Once you have picked an appropriate sized pot and prepared the monstera for repotting, then there is nothing much left. 

You can follow these simple steps to repot your monstera plant successfully.

  1. Move the plant to a work area or a sink.
  2. Remove the plant from its existing pot.
  3. Scrape off old soil from the root ball.
  4. Trim and part of the roots that look damaged.
  5. Fill the new pot with fresh potting mix up to 1/3 of the pot.
  6. Transplant the monstera into the pot and refill the edges with fresh soil. Leave a gap of an inch or two from the top for watering and fertilization.

You must never wait for your monstera to get root bounded before you repot them. 

Instead, be proactive and keep checking on their roots to identify early signs. 

You can also proactively repot your monstera every two years to prevent damage to the roots. However, you must not repot your monstera too frequently as it can hurt the plant’s growth.

Also read: What happens if you repot a plant in a pot too big?

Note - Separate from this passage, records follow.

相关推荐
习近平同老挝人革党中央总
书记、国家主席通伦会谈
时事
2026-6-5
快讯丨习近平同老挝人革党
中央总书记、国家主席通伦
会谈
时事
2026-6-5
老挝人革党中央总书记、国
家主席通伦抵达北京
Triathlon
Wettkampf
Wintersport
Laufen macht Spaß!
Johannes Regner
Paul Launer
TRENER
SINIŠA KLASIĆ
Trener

Splitting a monstera plant

Dividing and re-potting our Monstera Deliciosa!!

If you don’t want to repot your monstera or you don’t have space for a larger size pot, then you can split your monstera as well. 

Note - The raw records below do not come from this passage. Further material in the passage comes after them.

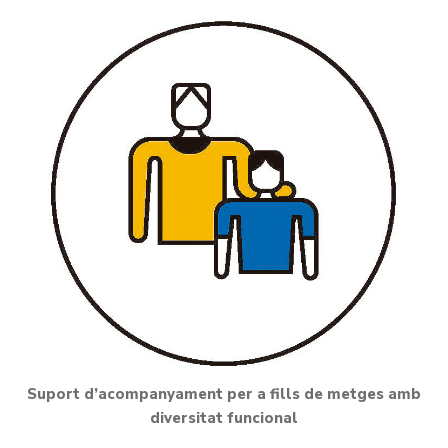
Suport d’acompanyament per a fills de metges amb
diversitat funcional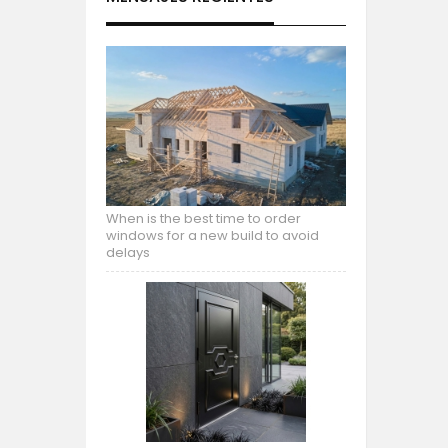
When is the best time to order
windows for a new build to avoid
delays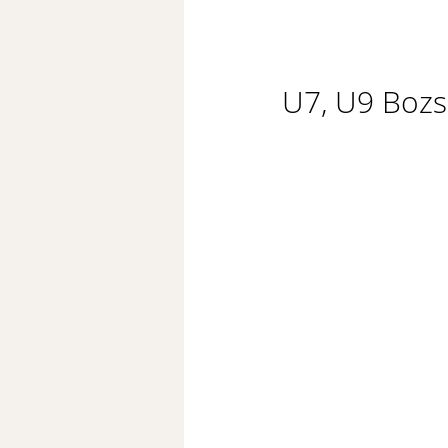
U7, U9 Bozs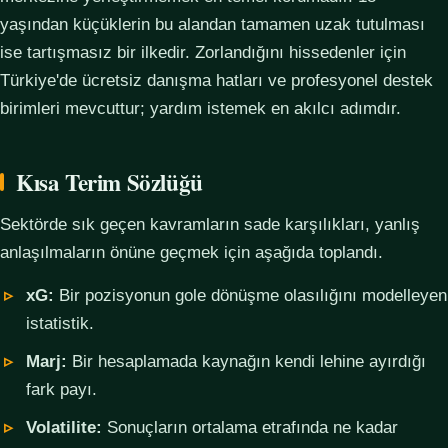
yaşından küçüklerin bu alandan tamamen uzak tutulması
ise tartışmasız bir ilkedir. Zorlandığını hissedenler için
Türkiye'de ücretsiz danışma hatları ve profesyonel destek
birimleri mevcuttur; yardım istemek en akılcı adımdır.
Kısa Terim Sözlüğü
Sektörde sık geçen kavramların sade karşılıkları, yanlış
anlaşılmaların önüne geçmek için aşağıda toplandı.
xG:
Bir pozisyonun gole dönüşme olasılığını modelleyen
istatistik.
Marj:
Bir hesaplamada kaynağın kendi lehine ayırdığı
fark payı.
Volatilite:
Sonuçların ortalama etrafında ne kadar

Splitting a monstera is quick and easy. You can follow these simple steps to do so:

  1. Water your monstera thoroughly a day or two before splitting to loosen up the soil and root ball.
  2. Take your monstera out of the pot.
  3. Use a sterile knife or clippers to divide the roots and stems. Make sure you look for natural divisions and use the same as your guideline. 
  4. Make sure each splitted plant has enough roots and leaves to grow.
  5. Prepare 2-3 fresh pot filled with potting mix.
  6. You can dip the monstera plants into rooting hormones(optional) and then replant them into a new pot.
  7. Fill the pot edges with soil and water the plant thoroughly.

You will start noticing new growth within a few weeks.

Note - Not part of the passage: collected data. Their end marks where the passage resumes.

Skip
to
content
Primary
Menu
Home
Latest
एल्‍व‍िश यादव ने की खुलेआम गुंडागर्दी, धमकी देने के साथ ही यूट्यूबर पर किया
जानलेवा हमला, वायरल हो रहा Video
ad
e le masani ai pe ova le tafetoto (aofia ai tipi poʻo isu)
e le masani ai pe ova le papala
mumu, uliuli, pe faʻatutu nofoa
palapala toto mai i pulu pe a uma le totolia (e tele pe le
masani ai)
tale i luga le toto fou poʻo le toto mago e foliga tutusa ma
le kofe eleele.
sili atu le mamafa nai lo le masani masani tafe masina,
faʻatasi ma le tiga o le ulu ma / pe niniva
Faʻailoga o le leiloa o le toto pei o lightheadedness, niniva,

When should I repot my Monstera?

It is recommended to repot your monstera every two years. However, it also depends upon the growth of your plant. If your plant outgrows the current size pot, then you might need to repot them early.

It is also recommended to wait till spring or early summer before repotting your monstera.

Monstera plant lies in the dormant stage during the winter months. Thus, repotting them at that stage will only add to their stress.

Wait till their growing season and repot them at the right time to see healthy growth.

Also read: How Do I Know If My Plant Needs Repotting? (Signs & How to Do)

Best soil and container for monstera

Choosing an appropriate size container for your monstera is crucial for their healthy growth. An ideal choice will be a container 2-3″ larger in diameter than the current one.

For example: If your monstera plant is in an 8-inch container, you must move them to a 10-inch container. You can use a ceramic, metal, or terracotta planter for your monstera plant.

If you are looking for some suitable container picks for your monstera plant, you can try any of these planter boxes from ETSY.

Providing an appropriate mix of soil is also crucial for the healthy growth of your monstera plant.

A well-draining soil that can retain moisture long enough is essential. You can either buy a potting mix or create your own. Either way, here is a blend you must go with:

  • 1 part of garden soil
  • 1 part of cocopeat/ peat moss
  • 1 part of perlite/pumice

This mix will provide appropriate nutrients to your pothos along with aeration and moisture. I personally love this custom potting mix, which you can get on ETSY.

Final Thoughts

No plants like to be root bound, but whether your monstera has reached to the point where you need to repot them or not will depend on each plant individually.

You need to look out for the roots of your monstera and decide if you want to repot them or not.

Growing your monstera on a cramped space might not make a difference now, but it will indeed affect the plant’s future growth.

If your monstera roots have grown significantly and there is not enough soil left in the container, then you might need to repot them sooner.

However, if their roots have just started curling at the bottom and there is still a lot of space left to grow, then you can skip the repotting for a season.

It is essential to monitor the growth of your monstera and make an appropriate call whether you want to repot your monstera or not.